• TASK REQUIREMENTS:
Format everything from the start of the entries below down to the line containing "植、移植、採摘、烘乾、送運" as a Markdown table. Use two columns: Num for the row number and Text for the line, and leave out blank lines.

• EXTRACTED INFORMATION:
[Start of Attachment]
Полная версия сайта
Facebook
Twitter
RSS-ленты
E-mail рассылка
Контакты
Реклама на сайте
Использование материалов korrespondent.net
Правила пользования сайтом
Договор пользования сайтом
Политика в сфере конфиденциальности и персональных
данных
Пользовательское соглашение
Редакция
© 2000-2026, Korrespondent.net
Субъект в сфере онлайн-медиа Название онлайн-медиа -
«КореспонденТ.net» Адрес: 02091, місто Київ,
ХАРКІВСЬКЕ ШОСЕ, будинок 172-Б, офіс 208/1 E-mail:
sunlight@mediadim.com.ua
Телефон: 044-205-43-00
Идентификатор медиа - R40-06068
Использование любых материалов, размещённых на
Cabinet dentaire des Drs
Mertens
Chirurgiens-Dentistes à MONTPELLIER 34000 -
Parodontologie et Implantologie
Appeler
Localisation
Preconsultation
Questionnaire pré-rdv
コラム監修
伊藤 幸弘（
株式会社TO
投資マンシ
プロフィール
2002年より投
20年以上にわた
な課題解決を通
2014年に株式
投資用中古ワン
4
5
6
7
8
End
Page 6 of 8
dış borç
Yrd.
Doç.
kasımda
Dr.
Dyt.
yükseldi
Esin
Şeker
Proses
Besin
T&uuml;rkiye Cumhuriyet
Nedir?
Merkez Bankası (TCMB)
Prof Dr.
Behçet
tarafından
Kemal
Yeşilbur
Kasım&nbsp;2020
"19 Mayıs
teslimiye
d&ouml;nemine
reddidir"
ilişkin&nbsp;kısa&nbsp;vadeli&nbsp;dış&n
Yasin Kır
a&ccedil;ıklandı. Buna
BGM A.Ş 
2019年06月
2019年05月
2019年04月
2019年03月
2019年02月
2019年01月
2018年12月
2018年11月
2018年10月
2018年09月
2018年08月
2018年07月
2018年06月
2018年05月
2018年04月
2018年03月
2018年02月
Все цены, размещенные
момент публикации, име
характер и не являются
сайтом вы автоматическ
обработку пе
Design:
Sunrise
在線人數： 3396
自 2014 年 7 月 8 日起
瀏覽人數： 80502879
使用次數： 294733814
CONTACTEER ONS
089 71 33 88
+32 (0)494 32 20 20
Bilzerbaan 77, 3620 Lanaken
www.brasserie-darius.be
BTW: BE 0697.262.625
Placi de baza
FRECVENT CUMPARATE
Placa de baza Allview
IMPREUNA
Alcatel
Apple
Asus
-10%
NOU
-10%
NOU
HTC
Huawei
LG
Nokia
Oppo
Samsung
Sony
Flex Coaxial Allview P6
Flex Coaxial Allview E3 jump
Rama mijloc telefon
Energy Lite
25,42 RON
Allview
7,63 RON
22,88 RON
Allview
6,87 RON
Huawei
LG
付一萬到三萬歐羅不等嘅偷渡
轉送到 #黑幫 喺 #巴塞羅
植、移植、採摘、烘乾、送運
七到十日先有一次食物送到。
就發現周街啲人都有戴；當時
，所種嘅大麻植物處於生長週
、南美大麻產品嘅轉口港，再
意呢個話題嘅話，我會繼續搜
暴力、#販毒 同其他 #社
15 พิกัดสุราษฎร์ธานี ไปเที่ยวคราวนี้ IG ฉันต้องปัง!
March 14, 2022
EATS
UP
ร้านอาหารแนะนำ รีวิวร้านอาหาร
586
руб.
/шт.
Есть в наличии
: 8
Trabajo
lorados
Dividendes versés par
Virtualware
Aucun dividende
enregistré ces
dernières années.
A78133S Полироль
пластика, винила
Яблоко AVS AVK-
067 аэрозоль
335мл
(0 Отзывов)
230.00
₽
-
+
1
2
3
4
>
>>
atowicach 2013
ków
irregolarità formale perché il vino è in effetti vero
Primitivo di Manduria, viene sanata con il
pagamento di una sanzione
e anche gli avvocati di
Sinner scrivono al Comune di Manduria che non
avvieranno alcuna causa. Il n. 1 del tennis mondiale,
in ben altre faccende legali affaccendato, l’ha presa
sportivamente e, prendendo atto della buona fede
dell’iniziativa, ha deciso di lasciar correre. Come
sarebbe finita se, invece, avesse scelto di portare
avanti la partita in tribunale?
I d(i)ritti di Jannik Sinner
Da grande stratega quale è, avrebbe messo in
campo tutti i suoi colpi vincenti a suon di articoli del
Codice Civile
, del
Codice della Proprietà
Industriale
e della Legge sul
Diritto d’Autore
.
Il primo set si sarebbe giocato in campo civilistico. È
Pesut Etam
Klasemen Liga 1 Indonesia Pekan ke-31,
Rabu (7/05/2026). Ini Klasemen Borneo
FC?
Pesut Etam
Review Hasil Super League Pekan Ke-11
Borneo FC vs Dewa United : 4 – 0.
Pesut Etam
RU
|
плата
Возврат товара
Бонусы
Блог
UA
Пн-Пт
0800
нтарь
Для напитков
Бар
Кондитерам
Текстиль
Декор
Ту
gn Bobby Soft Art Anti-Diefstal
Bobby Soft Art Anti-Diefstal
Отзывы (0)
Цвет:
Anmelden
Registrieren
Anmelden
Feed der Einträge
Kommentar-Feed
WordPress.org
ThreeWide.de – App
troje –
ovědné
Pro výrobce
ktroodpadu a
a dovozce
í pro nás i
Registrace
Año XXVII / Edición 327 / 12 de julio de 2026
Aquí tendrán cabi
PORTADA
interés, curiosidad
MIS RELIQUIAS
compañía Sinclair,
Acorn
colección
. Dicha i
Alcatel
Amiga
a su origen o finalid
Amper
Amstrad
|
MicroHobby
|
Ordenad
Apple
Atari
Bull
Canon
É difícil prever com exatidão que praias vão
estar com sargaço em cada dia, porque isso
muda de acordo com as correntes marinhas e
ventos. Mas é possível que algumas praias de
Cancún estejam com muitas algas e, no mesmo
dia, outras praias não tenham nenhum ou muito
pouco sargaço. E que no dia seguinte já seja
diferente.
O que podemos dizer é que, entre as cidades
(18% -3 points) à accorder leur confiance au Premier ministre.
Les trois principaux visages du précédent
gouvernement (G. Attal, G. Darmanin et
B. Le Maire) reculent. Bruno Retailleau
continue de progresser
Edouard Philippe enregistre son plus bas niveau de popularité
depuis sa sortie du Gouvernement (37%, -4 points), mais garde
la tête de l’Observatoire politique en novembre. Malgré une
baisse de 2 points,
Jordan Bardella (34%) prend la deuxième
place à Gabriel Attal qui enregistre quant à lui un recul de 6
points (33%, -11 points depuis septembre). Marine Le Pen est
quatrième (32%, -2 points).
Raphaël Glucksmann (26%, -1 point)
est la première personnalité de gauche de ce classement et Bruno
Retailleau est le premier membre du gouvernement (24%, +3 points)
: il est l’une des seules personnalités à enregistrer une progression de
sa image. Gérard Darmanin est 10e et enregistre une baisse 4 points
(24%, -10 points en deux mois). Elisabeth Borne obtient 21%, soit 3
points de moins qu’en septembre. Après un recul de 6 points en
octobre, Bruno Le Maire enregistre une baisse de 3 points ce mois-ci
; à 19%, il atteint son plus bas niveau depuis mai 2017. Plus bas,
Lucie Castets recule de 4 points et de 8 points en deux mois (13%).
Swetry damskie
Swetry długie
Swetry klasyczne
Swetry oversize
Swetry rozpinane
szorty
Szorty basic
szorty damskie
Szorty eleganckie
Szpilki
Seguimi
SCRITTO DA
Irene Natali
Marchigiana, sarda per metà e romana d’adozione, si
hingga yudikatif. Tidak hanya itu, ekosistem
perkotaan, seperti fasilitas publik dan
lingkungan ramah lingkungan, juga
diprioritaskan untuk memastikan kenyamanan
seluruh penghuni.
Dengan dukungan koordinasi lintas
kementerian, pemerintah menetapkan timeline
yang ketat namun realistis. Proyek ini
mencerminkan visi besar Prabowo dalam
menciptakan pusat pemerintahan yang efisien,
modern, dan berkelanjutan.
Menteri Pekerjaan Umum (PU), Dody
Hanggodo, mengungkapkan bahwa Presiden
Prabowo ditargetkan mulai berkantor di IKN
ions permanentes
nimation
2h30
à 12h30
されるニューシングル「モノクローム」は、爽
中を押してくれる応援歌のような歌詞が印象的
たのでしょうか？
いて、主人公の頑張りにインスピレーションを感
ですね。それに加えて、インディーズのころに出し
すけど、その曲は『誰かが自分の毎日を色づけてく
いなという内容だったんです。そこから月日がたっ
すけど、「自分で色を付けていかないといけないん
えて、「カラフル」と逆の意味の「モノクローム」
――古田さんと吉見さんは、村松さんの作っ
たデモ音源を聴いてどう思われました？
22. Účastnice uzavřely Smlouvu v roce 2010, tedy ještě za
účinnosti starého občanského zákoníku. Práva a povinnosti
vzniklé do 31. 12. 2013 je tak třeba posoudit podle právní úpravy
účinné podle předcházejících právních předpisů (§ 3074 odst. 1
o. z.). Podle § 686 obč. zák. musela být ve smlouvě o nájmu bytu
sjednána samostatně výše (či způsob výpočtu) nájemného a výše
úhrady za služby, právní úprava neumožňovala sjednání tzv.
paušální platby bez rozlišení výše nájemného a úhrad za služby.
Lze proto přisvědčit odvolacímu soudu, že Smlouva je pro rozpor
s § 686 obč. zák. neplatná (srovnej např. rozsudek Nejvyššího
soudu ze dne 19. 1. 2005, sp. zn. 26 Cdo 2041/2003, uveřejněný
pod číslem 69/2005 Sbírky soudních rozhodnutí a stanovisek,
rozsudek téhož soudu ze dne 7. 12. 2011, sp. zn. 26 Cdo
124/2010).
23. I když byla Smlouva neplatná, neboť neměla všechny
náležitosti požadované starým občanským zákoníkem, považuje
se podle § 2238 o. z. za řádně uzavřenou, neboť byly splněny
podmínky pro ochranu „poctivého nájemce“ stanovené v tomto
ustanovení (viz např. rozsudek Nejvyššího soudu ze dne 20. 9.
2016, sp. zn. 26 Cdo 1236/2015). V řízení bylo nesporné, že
[End of Attachment]
• PROBLEM SOLUTION:
| Num | Text |
|---|---|
| 1 | Полная версия сайта |
| 2 | Facebook |
| 3 | Twitter |
| 4 | RSS-ленты |
| 5 | E-mail рассылка |
| 6 | Контакты |
| 7 | Реклама на сайте |
| 8 | Использование материалов korrespondent.net |
| 9 | Правила пользования сайтом |
| 10 | Договор пользования сайтом |
| 11 | Политика в сфере конфиденциальности и персональных |
| 12 | данных |
| 13 | Пользовательское соглашение |
| 14 | Редакция |
| 15 | © 2000-2026, Korrespondent.net |
| 16 | Субъект в сфере онлайн-медиа Название онлайн-медиа - |
| 17 | «КореспонденТ.net» Адрес: 02091, місто Київ, |
| 18 | ХАРКІВСЬКЕ ШОСЕ, будинок 172-Б, офіс 208/1 E-mail: |
| 19 | sunlight@mediadim.com.ua |
| 20 | Телефон: 044-205-43-00 |
| 21 | Идентификатор медиа - R40-06068 |
| 22 | Использование любых материалов, размещённых на |
| 23 | Cabinet dentaire des Drs |
| 24 | Mertens |
| 25 | Chirurgiens-Dentistes à MONTPELLIER 34000 - |
| 26 | Parodontologie et Implantologie |
| 27 | Appeler |
| 28 | Localisation |
| 29 | Preconsultation |
| 30 | Questionnaire pré-rdv |
| 31 | コラム監修 |
| 32 | 伊藤 幸弘（ |
| 33 | 株式会社TO |
| 34 | 投資マンシ |
| 35 | プロフィール |
| 36 | 2002年より投 |
| 37 | 20年以上にわた |
| 38 | な課題解決を通 |
| 39 | 2014年に株式 |
| 40 | 投資用中古ワン |
| 41 | 4 |
| 42 | 5 |
| 43 | 6 |
| 44 | 7 |
| 45 | 8 |
| 46 | End |
| 47 | Page 6 of 8 |
| 48 | dış borç |
| 49 | Yrd. |
| 50 | Doç. |
| 51 | kasımda |
| 52 | Dr. |
| 53 | Dyt. |
| 54 | yükseldi |
| 55 | Esin |
| 56 | Şeker |
| 57 | Proses |
| 58 | Besin |
| 59 | T&uuml;rkiye Cumhuriyet |
| 60 | Nedir? |
| 61 | Merkez Bankası (TCMB) |
| 62 | Prof Dr. |
| 63 | Behçet |
| 64 | tarafından |
| 65 | Kemal |
| 66 | Yeşilbur |
| 67 | Kasım&nbsp;2020 |
| 68 | "19 Mayıs |
| 69 | teslimiye |
| 70 | d&ouml;nemine |
| 71 | reddidir" |
| 72 | ilişkin&nbsp;kısa&nbsp;vadeli&nbsp;dış&n |
| 73 | Yasin Kır |
| 74 | a&ccedil;ıklandı. Buna |
| 75 | BGM A.Ş  |
| 76 | 2019年06月 |
| 77 | 2019年05月 |
| 78 | 2019年04月 |
| 79 | 2019年03月 |
| 80 | 2019年02月 |
| 81 | 2019年01月 |
| 82 | 2018年12月 |
| 83 | 2018年11月 |
| 84 | 2018年10月 |
| 85 | 2018年09月 |
| 86 | 2018年08月 |
| 87 | 2018年07月 |
| 88 | 2018年06月 |
| 89 | 2018年05月 |
| 90 | 2018年04月 |
| 91 | 2018年03月 |
| 92 | 2018年02月 |
| 93 | Все цены, размещенные |
| 94 | момент публикации, име |
| 95 | характер и не являются |
| 96 | сайтом вы автоматическ |
| 97 | обработку пе |
| 98 | Design: |
| 99 | Sunrise |
| 100 | 在線人數： 3396 |
| 101 | 自 2014 年 7 月 8 日起 |
| 102 | 瀏覽人數： 80502879 |
| 103 | 使用次數： 294733814 |
| 104 | CONTACTEER ONS |
| 105 | 089 71 33 88 |
| 106 | +32 (0)494 32 20 20 |
| 107 | Bilzerbaan 77, 3620 Lanaken |
| 108 | www.brasserie-darius.be |
| 109 | BTW: BE 0697.262.625 |
| 110 | Placi de baza |
| 111 | FRECVENT CUMPARATE |
| 112 | Placa de baza Allview |
| 113 | IMPREUNA |
| 114 | Alcatel |
| 115 | Apple |
| 116 | Asus |
| 117 | -10% |
| 118 | NOU |
| 119 | -10% |
| 120 | NOU |
| 121 | HTC |
| 122 | Huawei |
| 123 | LG |
| 124 | Nokia |
| 125 | Oppo |
| 126 | Samsung |
| 127 | Sony |
| 128 | Flex Coaxial Allview P6 |
| 129 | Flex Coaxial Allview E3 jump |
| 130 | Rama mijloc telefon |
| 131 | Energy Lite |
| 132 | 25,42 RON |
| 133 | Allview |
| 134 | 7,63 RON |
| 135 | 22,88 RON |
| 136 | Allview |
| 137 | 6,87 RON |
| 138 | Huawei |
| 139 | LG |
| 140 | 付一萬到三萬歐羅不等嘅偷渡 |
| 141 | 轉送到 #黑幫 喺 #巴塞羅 |
| 142 | 植、移植、採摘、烘乾、送運 |